BEGIN Passage for review
You can also loop through all properties and associated values, i.e. as follows:
foreach (key, value; phone_book) {
writefln("Number for $name: $number\n", key, value);
}
A property can be removed as follows:
phone_book.remove("Sally Smart");
[edit] Java
In Java associative arrays are implemented as "maps"; they are part of the Java Collections Framework. Since J2SE 5.0 and the introduction of generics into Java, collections can have a type specified; for example, an associative array mapping strings to strings might be specified as follows:
Map<String, String> phoneBook = new HashMap<String, String>();
phoneBook.put("Sally Smart", "555-9999");
phoneBook.put("John Doe", "555-1212");
phoneBook.put("J. Random Hacker", "555-1337");
The get method is used to access a key; for example, the value of the expression phoneBook.get("Sally Smart") is "555-9999".
This code uses a hash map to store the associative array, by calling the constructor of the HashMap class; however, since the code only uses methods common to the interface Map, one could also use a self-balancing binary tree by calling the constructor of the TreeMap class (which implements the subinterface SortedMap, without changing the definition of the phone_book variable or the rest of the code, or use a number of other underlying data structures that implement the Map interface.
The hash function in Java is provided by the method Object.hashCode(). Since every class in Java inherits from Object, every object has a hash function. A class can override the default implementation of hashCode() to provide a custom hash function based on the properties of the object.
The Object class also contains the method equals(Object) that tests the object for equality with another object. Maps in Java rely on objects maintaining the following contract between their hashCode() and equals() methods:
- For two objects a and b
- a.equals(b) == b.equals(a)
END Passage for review
BEGIN Data
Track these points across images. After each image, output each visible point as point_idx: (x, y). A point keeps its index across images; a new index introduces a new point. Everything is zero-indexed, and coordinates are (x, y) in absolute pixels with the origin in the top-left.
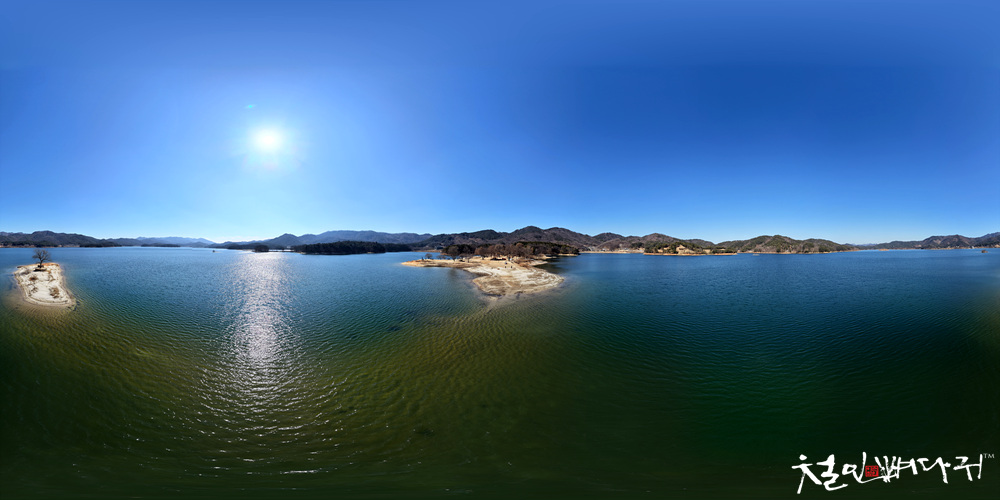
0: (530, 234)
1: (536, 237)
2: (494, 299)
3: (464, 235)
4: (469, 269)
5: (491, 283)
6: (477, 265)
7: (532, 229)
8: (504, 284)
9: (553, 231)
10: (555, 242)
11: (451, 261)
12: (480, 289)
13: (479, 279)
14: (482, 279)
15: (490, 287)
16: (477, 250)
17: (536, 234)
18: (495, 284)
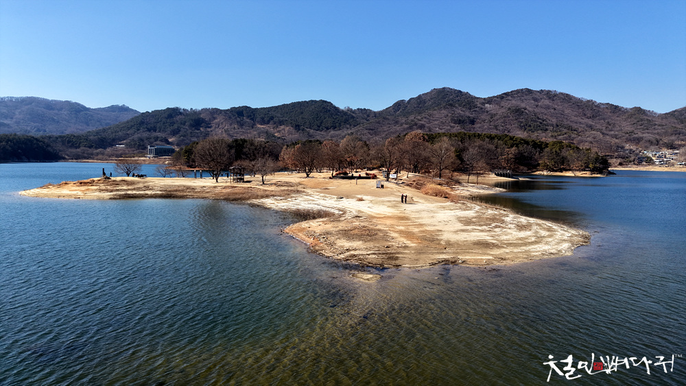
END Data
*Set of tasks*:
1. From the text on associative arrays, write out everything from "The hash function" down to "of the object.".
2. Give back every line of the point-tracking records word for word, omitting the pictures.
The text and the records are unrelated to each other.

*Solutions by task*:
1.
The hash function in Java is provided by the method Object.hashCode(). Since every class in Java inherits from Object, every object has a hash function. A class can override the default implementation of hashCode() to provide a custom hash function based on the properties of the object.

2.
Track these points across images. After each image, output each visible point as point_idx: (x, y). A point keeps its index across images; a new index introduces a new point. Everything is zero-indexed, and coordinates are (x, y) in absolute pixels with the origin in the top-left.
0: (530, 234)
1: (536, 237)
2: (494, 299)
3: (464, 235)
4: (469, 269)
5: (491, 283)
6: (477, 265)
7: (532, 229)
8: (504, 284)
9: (553, 231)
10: (555, 242)
11: (451, 261)
12: (480, 289)
13: (479, 279)
14: (482, 279)
15: (490, 287)
16: (477, 250)
17: (536, 234)
18: (495, 284)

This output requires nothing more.